Mead v. Shulkin, 29 Vet.App. 159 (per curiam order) (Oct. 27, 2017)
HELD: To warrant equitable tolling of the 30-day deadline to file an EAJA application, a claimant must demonstrate that physical or mental illness, individually or in combination, rendered “one incapable of handling one’s own affairs or rational thought and decisionmaking,” and thus “directly or indirectly” prevented the timely filing of the EAJA application.
SUMMARY: The attorney in this case filed an application for fees under the Equal Access to Justice Act (EAJA) 52 days late. The Court ordered her to explain why the application should not be dismissed as untimely. She admitted that she mistakenly believed she had 60 days to file her EAJA application. However, she explained to the Court that during the appeal, she had been seen for suspected cancer, underwent testing and outpatient surgery, and was under the care of a psychiatrist. She submitted her opposed EAJA application 52 days late – and the Court ordered her to provide additional information regarding the medical procedures and mental health diagnosis. She declined, stating that it would be a privacy violation and would set “an unfortunate precedent that calls into question the integrity of advocates practicing before this Court.”
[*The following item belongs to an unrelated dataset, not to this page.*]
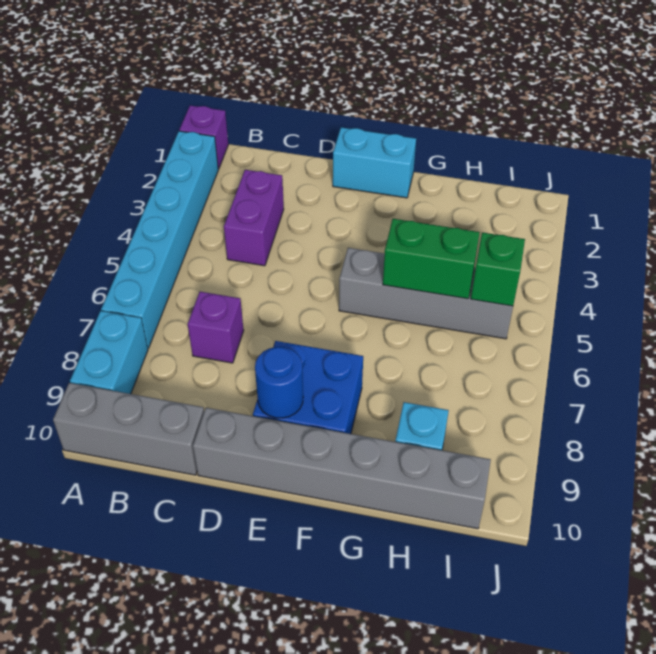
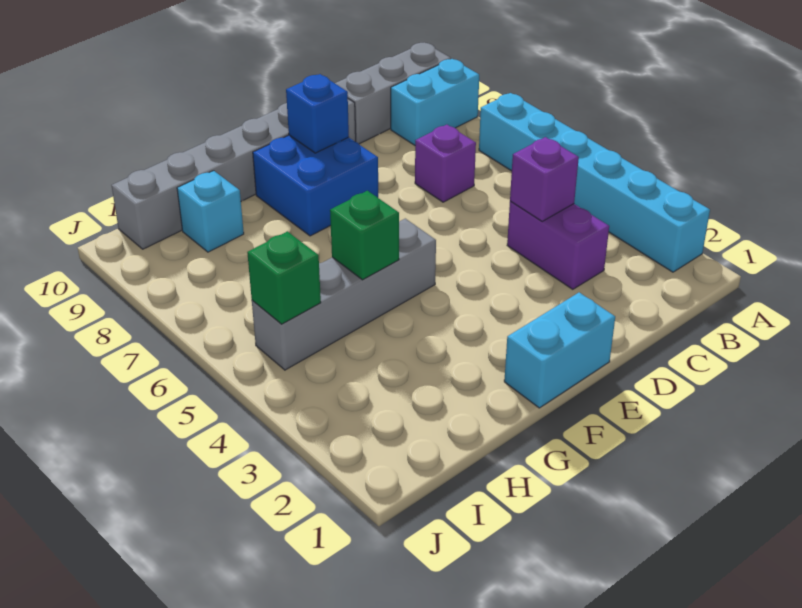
purple brick A1 level 1 -> purple brick C4 level 2
cyan brick A8:A9 level 1 -> cyan brick A9:B9 level 1
blue round brick E9 level 2 -> blue brick E9 level 2
green brick G5:H5 level 2 -> green brick G5 level 2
The Court explained that the 30-day deadline to file an EAJA application is subject to equitable tolling “if it is established that some ‘extraordinary circumstance’ prevented a timely filing, and that despite the circumstance the applicant pursued her rights diligently.” The Court found that the attorney had not demonstrated that “her physical or mental health singly or in combination directly or indirectlyprevented her from timely filing her EAJA application within the 30-day period.” (emphasis in original). The Court noted that she had outpatient surgery 2 days into the 30-day filing period and was on anti-depressants during the appeal, but found that she did not “allege that these problems rendered her incapable of rational thought or decisionmaking, and she declined to provide opinions from her medical care providers as to her abilities during the 30-day EAJA filing period.” The Court further noted that she had mistakenly thought she had 60 days to file the application – which it characterized as “the type of garden variety neglect not contemplated by equitable tolling.”
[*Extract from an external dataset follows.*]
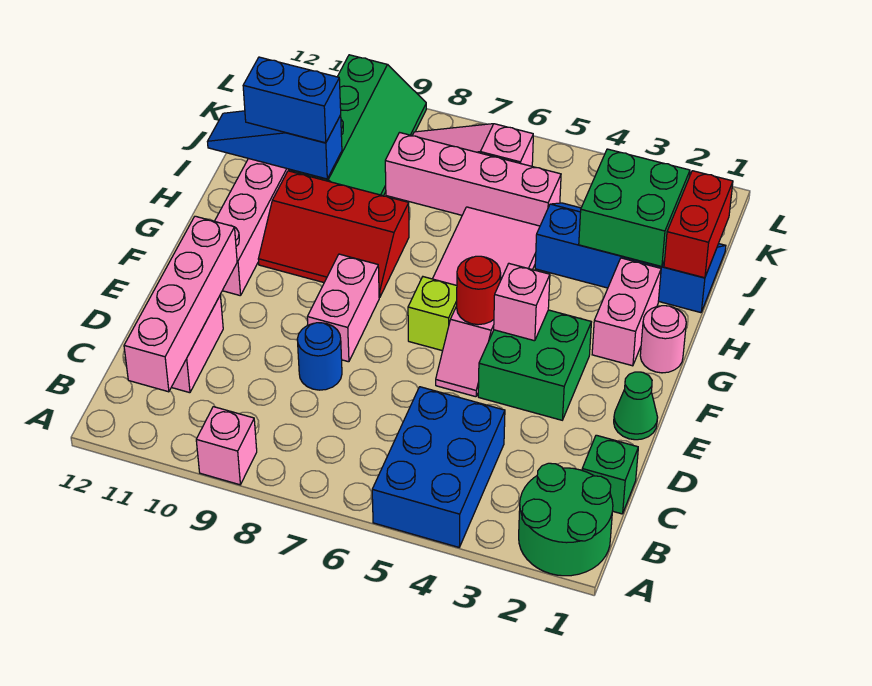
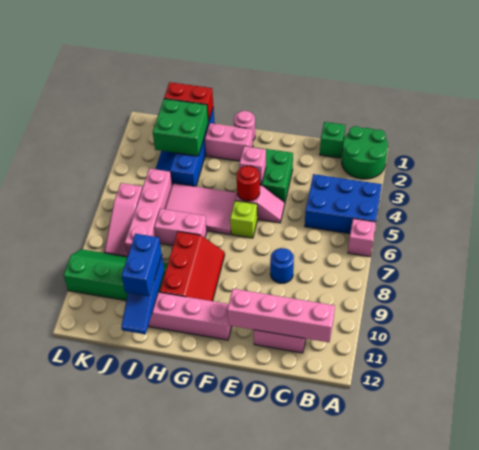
pink brick A9 level 1 -> pink brick A6 level 1
green cone E1 level 1 -> none
pink brick E8:F8 level 1 -> pink brick H7:I7 level 1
Regarding the attorney’s privacy concerns, the Court stated that she could ask the Court to lock the record. The Court added that it “had not required anything more of counsel than it requires of a veteran seeking equitable tolling of a deadline” – and dismissed the application as untimely.
Judge Greenberg dissented on two grounds. First, he would have found that the attorney’s “potentially life-threatening illness” amounted to an extraordinary circumstance and that she was diligent in her representation during this time. Second, he challenged the Court’s Internal Operating Procedures that allowed for review of a single-judge decision by two judges as a violation of 38 U.S.C. § 7245(c)(1). This statute states: “A majority of the judges of the Court shall constitute a quorum for the transaction of the business of the Court.”
In this case, Judge Greenberg had granted equitable tolling in a single-judge order – but two other judges disagreed and called the decision to panel. At that time, there were six active judges on the Court. Judge Greenberg argued that “sending a matter for precedential panel disposition constituted ‘business of the Court’ that should have required a 4 vote majority” – and that “[s]ubjecting an individual Judge’s equitable tolling discretion to panel review is inconsistent with the IOP itself” and with the basic tenets of equity jurisprudence. He concluded that “[a] process that allows for a single Judge’s veteran-friendly decision to be overturned merely because two other Judges disagreed goes against the intent of Congress in creating our Court, which was to ‘place a thumb on the scale in the veteran’s favor in the course of administrative and judicial review of VA decisions.’” (quoting Henderson v. Shinseki, 562 U.S. 428, 440 (2011)).